TASK: Output every line of text in the rows below as a JSON list of strings, one string per line, skipping blank lines. Leave the pictures out of the answer.

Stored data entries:
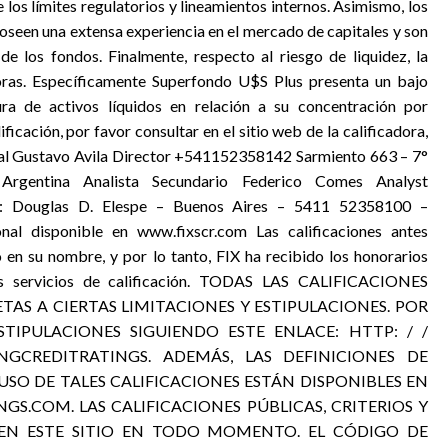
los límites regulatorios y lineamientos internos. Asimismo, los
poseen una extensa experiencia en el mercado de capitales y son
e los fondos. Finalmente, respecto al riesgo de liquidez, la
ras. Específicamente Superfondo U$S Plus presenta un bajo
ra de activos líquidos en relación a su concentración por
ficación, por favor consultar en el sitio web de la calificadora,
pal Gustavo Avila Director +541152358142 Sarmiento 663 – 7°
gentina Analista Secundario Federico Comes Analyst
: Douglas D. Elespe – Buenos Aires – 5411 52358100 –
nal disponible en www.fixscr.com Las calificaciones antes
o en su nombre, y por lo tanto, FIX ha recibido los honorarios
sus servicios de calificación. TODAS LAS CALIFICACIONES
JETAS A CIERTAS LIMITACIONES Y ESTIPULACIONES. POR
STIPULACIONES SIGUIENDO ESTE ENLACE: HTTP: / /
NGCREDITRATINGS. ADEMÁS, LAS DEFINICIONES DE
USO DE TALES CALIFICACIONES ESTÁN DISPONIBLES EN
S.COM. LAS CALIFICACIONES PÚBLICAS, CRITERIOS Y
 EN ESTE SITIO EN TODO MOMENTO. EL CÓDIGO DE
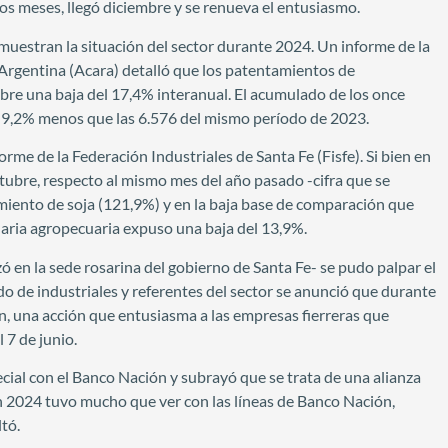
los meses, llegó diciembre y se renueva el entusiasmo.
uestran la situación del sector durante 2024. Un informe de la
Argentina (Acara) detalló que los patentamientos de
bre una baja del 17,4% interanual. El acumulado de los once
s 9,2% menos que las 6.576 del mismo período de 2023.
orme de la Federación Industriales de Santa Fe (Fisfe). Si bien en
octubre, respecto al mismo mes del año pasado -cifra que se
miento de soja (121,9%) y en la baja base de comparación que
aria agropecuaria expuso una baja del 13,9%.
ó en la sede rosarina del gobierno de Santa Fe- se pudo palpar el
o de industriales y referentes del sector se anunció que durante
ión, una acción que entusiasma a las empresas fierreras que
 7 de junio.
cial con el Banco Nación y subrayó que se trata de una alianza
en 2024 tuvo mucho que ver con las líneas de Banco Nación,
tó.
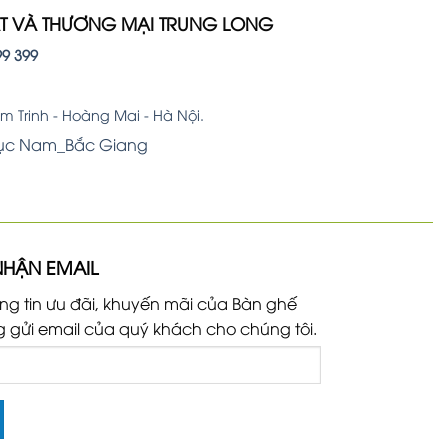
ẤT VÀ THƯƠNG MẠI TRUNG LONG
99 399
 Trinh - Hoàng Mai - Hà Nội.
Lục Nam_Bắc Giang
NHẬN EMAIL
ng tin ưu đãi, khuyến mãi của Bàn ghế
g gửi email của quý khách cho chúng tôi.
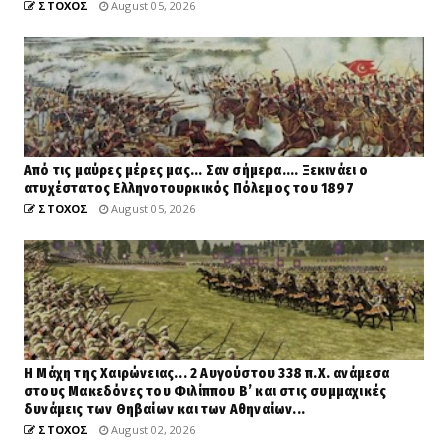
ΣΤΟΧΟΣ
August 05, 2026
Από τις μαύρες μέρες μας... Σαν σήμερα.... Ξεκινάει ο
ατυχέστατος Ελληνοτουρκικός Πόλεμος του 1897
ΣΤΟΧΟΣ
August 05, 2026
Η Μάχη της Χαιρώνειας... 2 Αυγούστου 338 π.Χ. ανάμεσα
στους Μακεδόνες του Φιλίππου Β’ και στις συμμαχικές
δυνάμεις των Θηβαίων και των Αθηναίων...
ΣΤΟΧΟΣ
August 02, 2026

PROBLEM SOLUTION:
[
  "los límites regulatorios y lineamientos internos. Asimismo, los",
  "poseen una extensa experiencia en el mercado de capitales y son",
  "e los fondos. Finalmente, respecto al riesgo de liquidez, la",
  "ras. Específicamente Superfondo U$S Plus presenta un bajo",
  "ra de activos líquidos en relación a su concentración por",
  "ficación, por favor consultar en el sitio web de la calificadora,",
  "pal Gustavo Avila Director +541152358142 Sarmiento 663 – 7°",
  "gentina Analista Secundario Federico Comes Analyst",
  ": Douglas D. Elespe – Buenos Aires – 5411 52358100 –",
  "nal disponible en www.fixscr.com Las calificaciones antes",
  "o en su nombre, y por lo tanto, FIX ha recibido los honorarios",
  "sus servicios de calificación. TODAS LAS CALIFICACIONES",
  "JETAS A CIERTAS LIMITACIONES Y ESTIPULACIONES. POR",
  "STIPULACIONES SIGUIENDO ESTE ENLACE: HTTP: / /",
  "NGCREDITRATINGS. ADEMÁS, LAS DEFINICIONES DE",
  "USO DE TALES CALIFICACIONES ESTÁN DISPONIBLES EN",
  "S.COM. LAS CALIFICACIONES PÚBLICAS, CRITERIOS Y",
  " EN ESTE SITIO EN TODO MOMENTO. EL CÓDIGO DE",
  "los meses, llegó diciembre y se renueva el entusiasmo.",
  "uestran la situación del sector durante 2024. Un informe de la",
  "Argentina (Acara) detalló que los patentamientos de",
  "bre una baja del 17,4% interanual. El acumulado de los once",
  "s 9,2% menos que las 6.576 del mismo período de 2023.",
  "orme de la Federación Industriales de Santa Fe (Fisfe). Si bien en",
  "octubre, respecto al mismo mes del año pasado -cifra que se",
  "miento de soja (121,9%) y en la baja base de comparación que",
  "aria agropecuaria expuso una baja del 13,9%.",
  "ó en la sede rosarina del gobierno de Santa Fe- se pudo palpar el",
  "o de industriales y referentes del sector se anunció que durante",
  "ión, una acción que entusiasma a las empresas fierreras que",
  " 7 de junio.",
  "cial con el Banco Nación y subrayó que se trata de una alianza",
  "en 2024 tuvo mucho que ver con las líneas de Banco Nación,",
  "tó.",
  "ẤT VÀ THƯƠNG MẠI TRUNG LONG",
  "99 399",
  " Trinh - Hoàng Mai - Hà Nội.",
  "Lục Nam_Bắc Giang",
  "NHẬN EMAIL",
  "ng tin ưu đãi, khuyến mãi của Bàn ghế",
  "g gửi email của quý khách cho chúng tôi.",
  "ΣΤΟΧΟΣ",
  "August 05, 2026",
  "Από τις μαύρες μέρες μας... Σαν σήμερα.... Ξεκινάει ο",
  "ατυχέστατος Ελληνοτουρκικός Πόλεμος του 1897",
  "ΣΤΟΧΟΣ",
  "August 05, 2026",
  "Η Μάχη της Χαιρώνειας... 2 Αυγούστου 338 π.Χ. ανάμεσα",
  "στους Μακεδόνες του Φιλίππου Β’ και στις συμμαχικές",
  "δυνάμεις των Θηβαίων και των Αθηναίων...",
  "ΣΤΟΧΟΣ",
  "August 02, 2026"
]